Pearson’s debut Millenial Roost, with an introduction by Jericho Brown, introduced us to a master transmogrifier. In this surreal follow-up collection he investigates the architectural implications of inheritance—how the human body houses the violence of its forebears. A Family Is a House is a blueprint, a guide to the logical structures and spaces we build in our minds: sometimes to keep our secrets in, sometimes to keep the horrors out. Pearson offers us an answer to the toughest question: what happens when our secrets are our horrors? We build, compartmentalize, and quarantine. We refract, reflect, demolish, and burn. This is a book about the oldest partition—that thin wall between the dark and the light. This is a book about bravery, about severing oneself from a lineage of abuse. When the hands that feed us also beat us, we must beat them back with the gifts we’ve been given. Through Pearson, we relearn that language can be weaponized into a kind of magic that saves us.

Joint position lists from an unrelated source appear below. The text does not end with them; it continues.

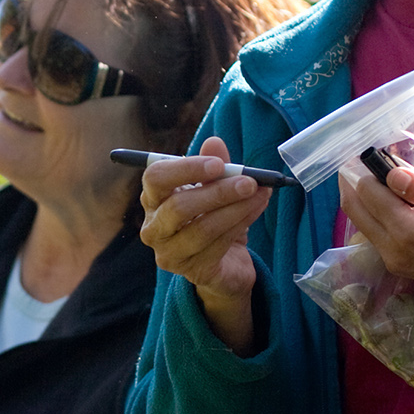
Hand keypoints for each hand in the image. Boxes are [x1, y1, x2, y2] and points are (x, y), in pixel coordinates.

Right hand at [137, 136, 273, 354]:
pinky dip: (241, 223)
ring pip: (201, 228)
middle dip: (218, 192)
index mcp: (153, 199)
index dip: (186, 169)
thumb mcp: (214, 189)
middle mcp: (153, 228)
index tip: (218, 164)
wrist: (225, 265)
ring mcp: (169, 253)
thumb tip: (215, 142)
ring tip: (260, 193)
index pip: (155, 178)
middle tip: (249, 180)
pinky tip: (257, 209)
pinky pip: (218, 245)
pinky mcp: (192, 271)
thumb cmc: (213, 220)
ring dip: (235, 209)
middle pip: (178, 207)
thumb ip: (214, 167)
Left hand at [340, 164, 413, 317]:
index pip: (368, 194)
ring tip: (377, 174)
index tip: (370, 149)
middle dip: (353, 182)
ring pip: (362, 224)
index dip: (364, 168)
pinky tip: (390, 199)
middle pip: (355, 210)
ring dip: (362, 198)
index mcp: (409, 233)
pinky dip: (374, 214)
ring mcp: (396, 262)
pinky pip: (375, 236)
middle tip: (362, 158)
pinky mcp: (402, 267)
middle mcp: (394, 251)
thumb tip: (393, 174)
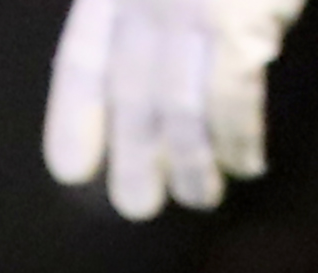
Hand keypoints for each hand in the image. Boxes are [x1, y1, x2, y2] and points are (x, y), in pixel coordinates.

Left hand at [41, 0, 306, 220]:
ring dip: (192, 164)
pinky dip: (239, 140)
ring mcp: (193, 12)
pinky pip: (233, 101)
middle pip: (131, 97)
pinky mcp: (240, 25)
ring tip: (200, 197)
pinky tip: (247, 164)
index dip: (75, 117)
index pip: (82, 60)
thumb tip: (145, 76)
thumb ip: (146, 7)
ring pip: (180, 112)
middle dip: (133, 157)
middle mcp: (145, 0)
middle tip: (139, 206)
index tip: (70, 170)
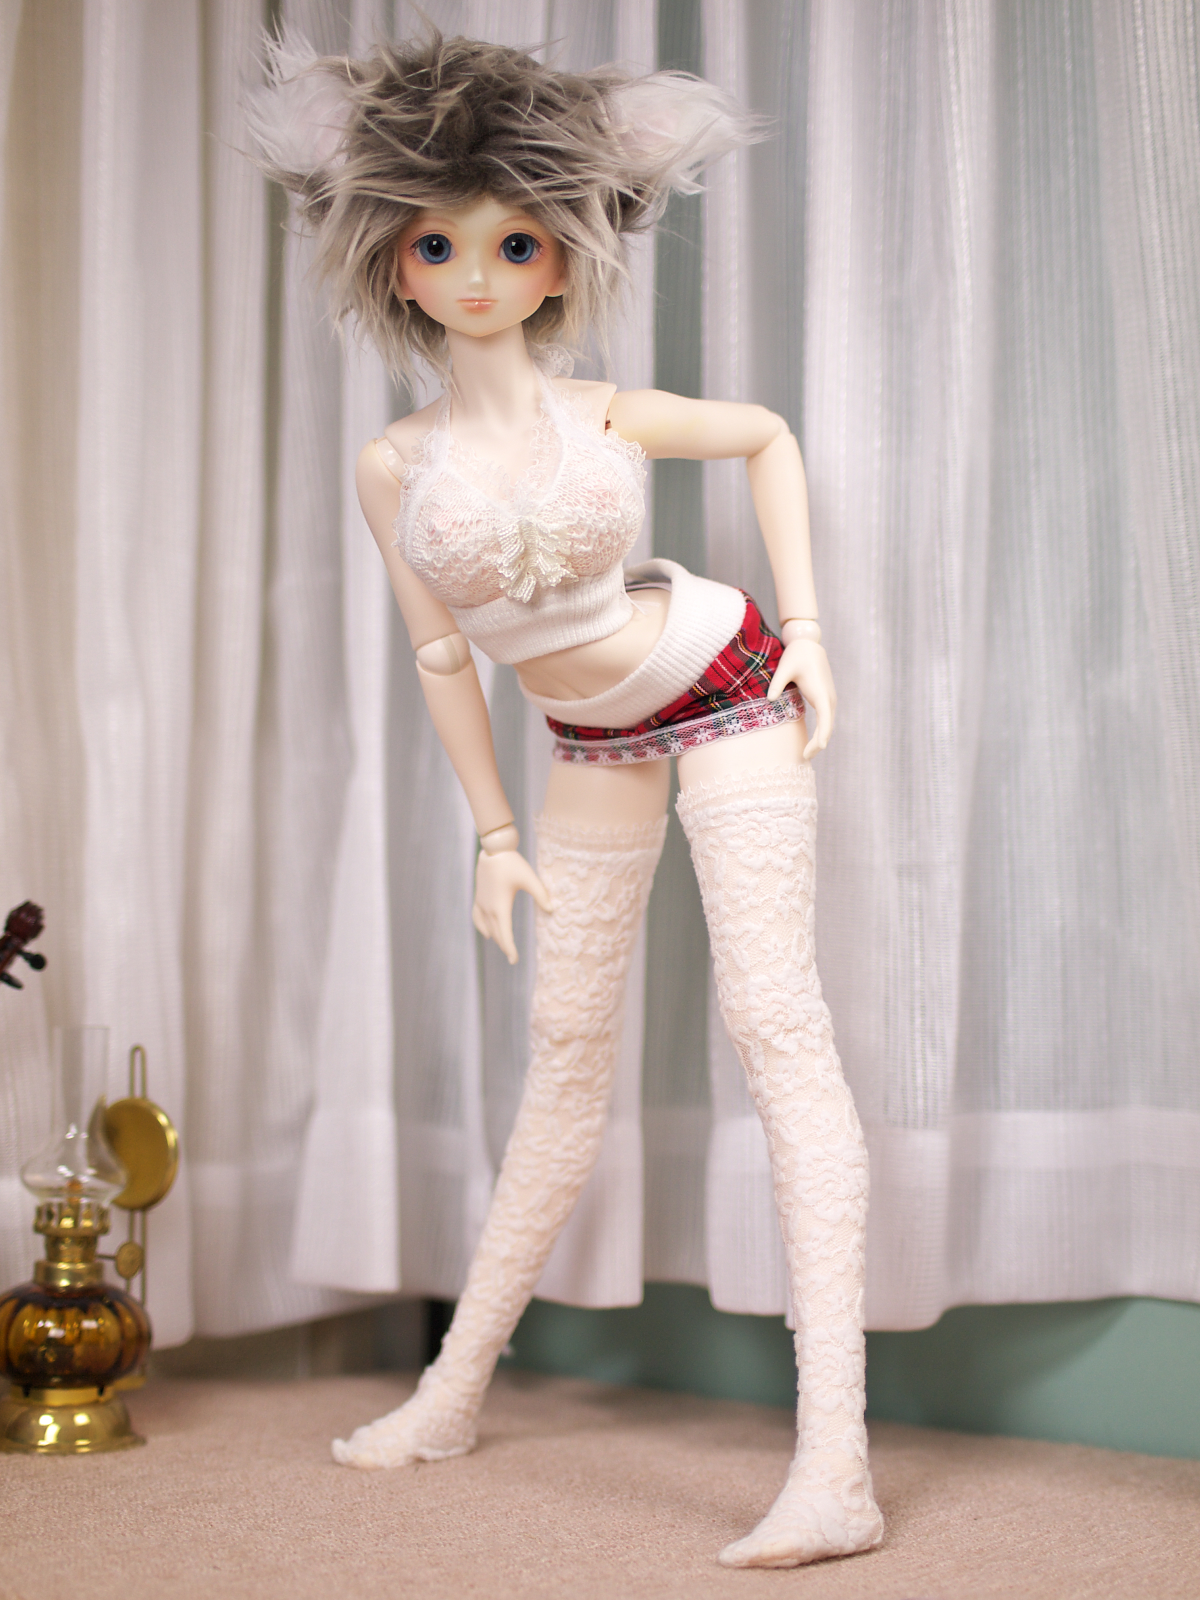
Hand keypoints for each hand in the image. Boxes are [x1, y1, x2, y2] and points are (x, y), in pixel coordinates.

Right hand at [472, 849, 551, 964]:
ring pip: (487, 928)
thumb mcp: (530, 878)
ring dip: (496, 937)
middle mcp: (489, 908)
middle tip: (513, 958)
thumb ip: (541, 894)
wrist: (493, 851)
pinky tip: (486, 933)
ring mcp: (481, 903)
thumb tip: (552, 909)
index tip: (514, 960)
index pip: (505, 935)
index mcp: (500, 907)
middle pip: (496, 934)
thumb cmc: (512, 864)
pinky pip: (477, 918)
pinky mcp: (478, 897)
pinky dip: (482, 928)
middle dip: (505, 946)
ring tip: (504, 945)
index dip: (510, 949)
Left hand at [767, 639, 835, 758]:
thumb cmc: (796, 656)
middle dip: (818, 743)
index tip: (819, 748)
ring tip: (807, 754)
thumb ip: (777, 683)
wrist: (809, 646)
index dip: (822, 734)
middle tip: (804, 757)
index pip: (825, 718)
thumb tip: (769, 699)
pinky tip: (812, 742)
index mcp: (820, 693)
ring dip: (820, 740)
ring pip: (828, 725)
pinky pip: (826, 720)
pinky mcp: (825, 699)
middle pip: (828, 726)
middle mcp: (829, 698)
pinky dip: (821, 732)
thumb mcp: (784, 668)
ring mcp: (829, 699)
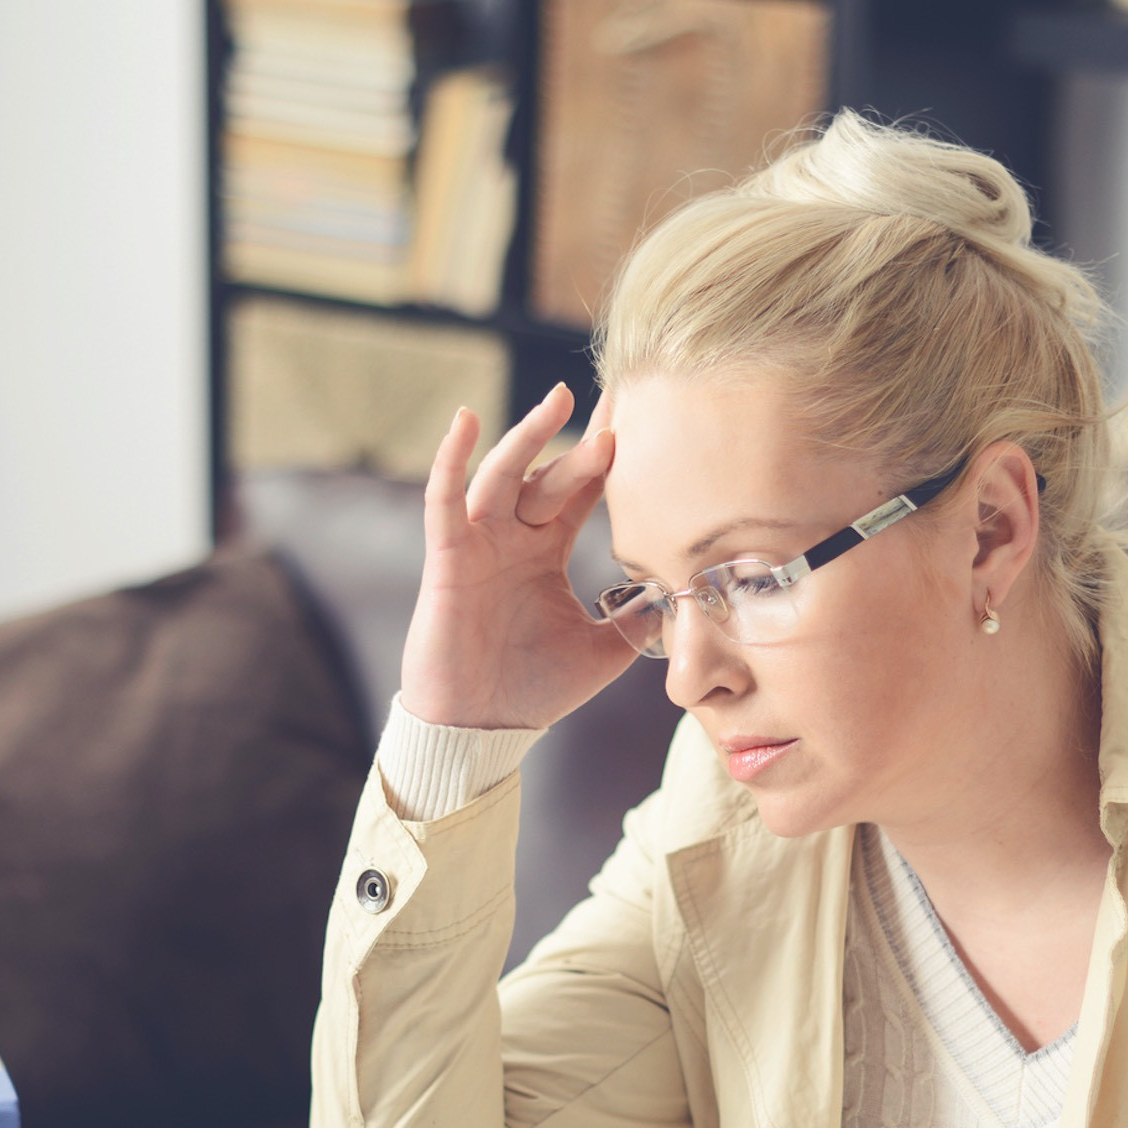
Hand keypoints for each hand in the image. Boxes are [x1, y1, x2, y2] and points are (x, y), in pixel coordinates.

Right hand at [400, 382, 634, 730]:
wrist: (480, 728)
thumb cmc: (532, 691)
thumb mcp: (602, 653)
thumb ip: (637, 623)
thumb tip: (683, 599)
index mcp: (546, 553)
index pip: (579, 494)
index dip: (605, 463)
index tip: (638, 425)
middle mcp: (513, 539)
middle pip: (548, 477)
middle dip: (581, 446)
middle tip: (618, 410)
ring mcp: (478, 544)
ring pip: (502, 475)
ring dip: (529, 436)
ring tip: (559, 400)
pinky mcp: (447, 558)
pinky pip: (445, 500)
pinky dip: (451, 459)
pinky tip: (465, 421)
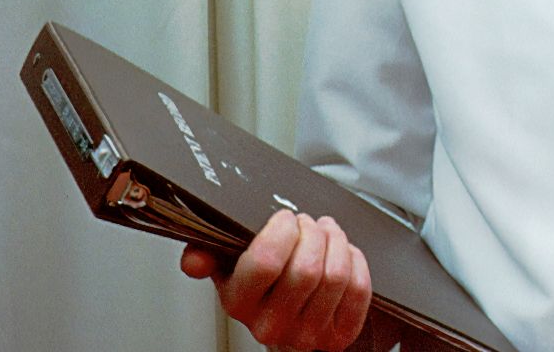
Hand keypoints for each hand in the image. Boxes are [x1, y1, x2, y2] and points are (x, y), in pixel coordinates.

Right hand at [179, 208, 371, 350]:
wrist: (281, 322)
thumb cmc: (260, 287)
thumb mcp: (227, 266)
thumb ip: (208, 254)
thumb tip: (195, 260)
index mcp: (239, 303)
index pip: (265, 263)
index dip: (282, 230)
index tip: (285, 218)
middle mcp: (271, 325)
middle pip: (307, 269)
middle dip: (313, 233)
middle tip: (309, 223)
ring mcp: (306, 334)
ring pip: (336, 276)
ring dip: (337, 242)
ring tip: (327, 233)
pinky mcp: (337, 336)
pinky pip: (358, 290)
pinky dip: (356, 262)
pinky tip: (344, 254)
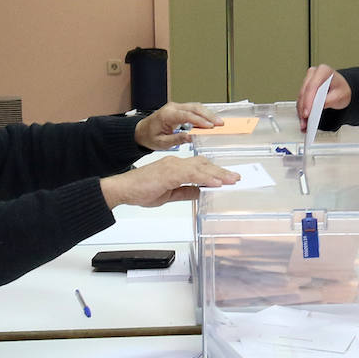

A LOOK INSIDE A Family is a House

Blood at the Beach

Circumstances make us a car of three
that day. I confuse the crabbing trip
on the muddy dunes for family day
at the beach. The flip-flops I wear
on my feet make my missteps
heavier, each sunken foot harder
to pull up. Even when I’ve let the Earth
eat both of my shoes, it refuses to give
my balance back, only the support
of the open oyster shells to lodge
where my heel looks to support me
when I fall. I lift my foot quickly,
but the cut is already deep. I don’t
look where I feel the pain instantly,
only where the blood trails snakelike
through the mud into the salty sea.
It doesn’t take long for the parents
to see. Only one comes running.
While she’s still far out, I watch
as blood makes the ocean smoky
and soft. As more goes, the billowy,
creamy cloud it creates storms off,
resigning a small volume of that body
to disposition. Even though it’s vitals
of my own body, I continue to watch.
Do nothing. Imagine all of the oceans
murky and blood thick.

PRAISE

“In Dustin Pearson’s A Family Is a House we are gifted with a new surreal pantheon dissecting the mythology that arises from family. A brother’s tail that grows uncontrolled across a neighborhood. A mother who becomes a furnace, burning everything in her path. A father who leaves drippings of flesh for his children. In this stunning collection the violence and terror are palpable – we’ve known it in our homes, we know it in our nation. This book is an incredible, visceral experience from one of the most striking and necessary voices in poetry today.”
–Glenn Shaheen

“In Dustin Pearson’s new book a sibling is said to have a tail so long it can be wrapped twice around the house, and a mother’s mouth is likened to a stove that her children stoke with wood. One might want to say these images are surreal, but the Pearson speaker speaks strange things so believably that there is no way to take them as anything other than the literal truth. Here, figuration is no excuse and no escape. I think of the fearlessness of Sharon Olds, and I think of the biological horror of David Cronenberg, and I think it’s all Dustin Pearson, laconic but lush, straight-faced in the panic.”
–Josh Bell

“Dear reader, you will see the ways that nothing works in the house this family builds, this house of absence and abuse, where the brothers hold themselves together as they “take / their spreading bruises and scabs outside / and try to make nothing from them.” In Pearson’s poems, the boys—knowing nothing else—don’t especially recognize their pain, speak lightly of their fears, and endure with devastating calm the “blind slither to nowhere” that is their father’s gentlest path. Pearson’s boys suffer and survive in real and surreal ways: despite everything, they “follow [their] dad everywhere,” and then they find that their father “follow[s] them into mirrors.” The poems reckon with both masculinity and the imagination, the way the latter might intensify our fears, might also lift us through and beyond them.”